Vertex Industries — Annual Report · 2025 04 / 15

Strategy 2030

Strategy 2030: three pillars

The plan we published in early 2024 has not changed; 2025 simply moved it forward faster than scheduled. It rests on three pillars.

Software-led growth. Every machine Vertex Industries ships becomes more valuable with the software that operates it. CHF 435 million of recurring revenue already funds a development organisation of six centres; by 2030, software should carry more than half of group revenue.

The autonomous factory. Vertex Neura is the first step towards production lines that diagnose, schedule and correct themselves. The 480 active patent families — 62 of them filed in 2025 — concentrate on exactly this seam between machine and model.

Resilient supply chains. Our customers are re-shoring and building buffers, and every one of those decisions is only economic when automated. The CHF 1.9 billion backlog says the thesis is holding.

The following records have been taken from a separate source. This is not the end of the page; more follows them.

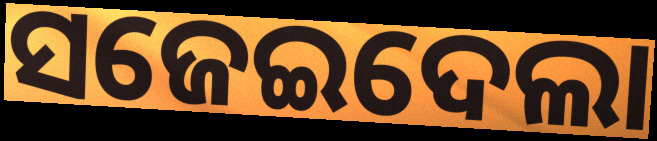
ସଜେଇଦେଲା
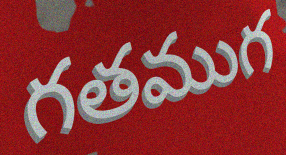
గతముగ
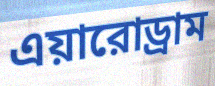
এয়ারোড্রাম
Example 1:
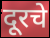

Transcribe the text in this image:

दूरचे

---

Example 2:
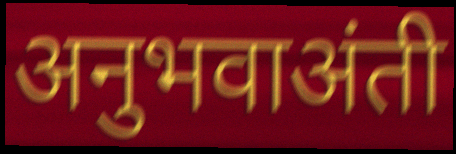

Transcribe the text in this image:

अनुभवाअंती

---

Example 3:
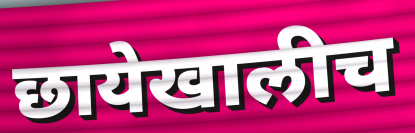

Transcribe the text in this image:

छायेखालीच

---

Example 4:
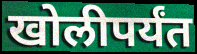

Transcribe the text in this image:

खोलीपर्यंत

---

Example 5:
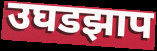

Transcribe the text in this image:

उघडझाप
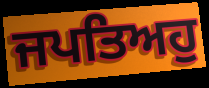
ਜਪਤਿਅਹੁ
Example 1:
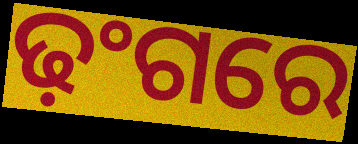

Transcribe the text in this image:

ଢ଼ଂଗରେ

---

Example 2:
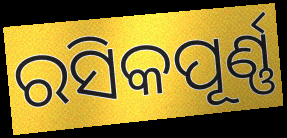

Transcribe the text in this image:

ରସିକପୂର୍ଣ୍ଣ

Engineers pairing on the Neura control interface at the Lisbon hub
The Lisbon software hub: 450 engineers, the largest of the group’s six development centres.

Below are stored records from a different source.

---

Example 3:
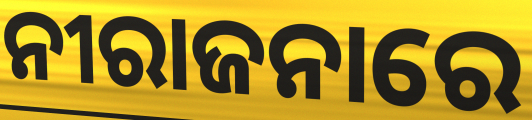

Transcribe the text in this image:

ନୀରାଜନାରେ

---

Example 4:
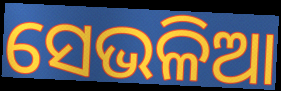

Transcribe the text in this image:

ସେଭଳିଆ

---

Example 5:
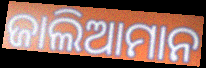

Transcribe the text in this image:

ଜାଲିଆମାନ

The software transition, in practice

Business-model transitions fail on ambiguity, so we manage this one on three numbers: the share of revenue that recurs, the pace at which it grows, and the cost of serving it. In 2025 annual recurring revenue reached CHF 435 million, growth accelerated to 31%, and gross margin in the software segment widened again — it was the mix, not pricing, that carried the group’s EBIT margin to 16.0%.

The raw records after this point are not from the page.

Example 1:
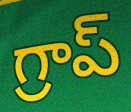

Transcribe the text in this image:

గ్రాప్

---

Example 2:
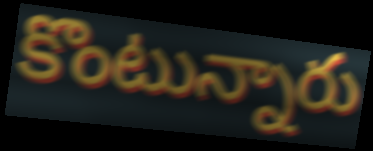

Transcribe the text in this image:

కొంటున్నారు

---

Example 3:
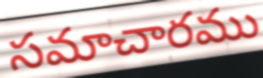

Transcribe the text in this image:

సమాచారము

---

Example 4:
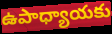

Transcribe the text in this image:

ఉపాధ్యాయకు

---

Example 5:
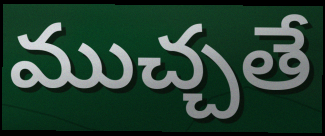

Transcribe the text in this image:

ముచ్చతే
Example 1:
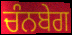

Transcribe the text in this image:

ਚੰਨਬੇਗ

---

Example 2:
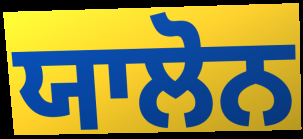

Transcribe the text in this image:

ਯਾਲੋਨ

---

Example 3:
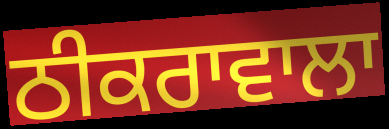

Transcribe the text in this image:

ਠੀਕਰਾਵਾਲਾ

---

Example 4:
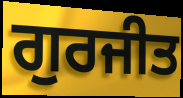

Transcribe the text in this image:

ਗੁਰਜੀਤ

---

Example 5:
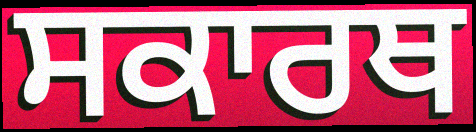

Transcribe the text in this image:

ਸਕਾਰਥ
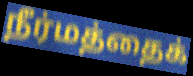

Distribution is the quiet advantage. Vertex Industries does not sell software into cold accounts: it sells into an installed base of machines it knows bolt by bolt. A developer community of 95,000 members now builds on the platform’s public APIs, and it was on that rail that Neura reached 1,400 sites in seven months.

The 2026 milestones are set: software above 38% of group revenue, Neura’s fleet-orchestration release, and the first Kestrel products running natively on the platform. By 2030 the group intends to be — in revenue terms — a software company that manufactures, rather than a manufacturer that codes.

2030 targets

The Strategy 2030 scorecard: the 2021 baseline, the position at the end of 2025, and the commitment for 2030.

Software share of revenue % of group revenue
43%
22 % of group revenue 2021 34 % of group revenue ↑ 50 % of group revenue 2030
EBIT margin %
53%
11.5 % 2021 16.0 % ↑ 20 % 2030
CO₂ emissions, scope 1+2 index, 2021 = 100
47%
100 index, 2021 = 100 2021 72 index, 2021 = 100 ↓ 40 index, 2021 = 100 2030

The road to 2030

2026

Scale the copilot

Guidance calls for revenue growth of 15–18%, a software share above 38% and an EBIT margin of around 17%. Neura’s fleet-orchestration release moves the copilot from single lines to whole plants.

2027

The warehouse runs itself

The second Kestrel generation ships: picking, transport and inventory as one autonomous system, sold with the software that operates it.

2028

Halfway checkpoint

Software approaches 45% of revenue, scope 1+2 emissions pass −45% against 2021, and the six development centres work on a single shared platform.

2030

The scorecard closes

Software above half of revenue, an EBIT margin of 20%, CO₂ down 60% — and 35% women in engineering, from 28% today.

“The autonomous factory is not a robot replacing a person. It is a thousand small decisions per shift that no longer wait for a meeting — and Neura exists to take them well, and to show its working.”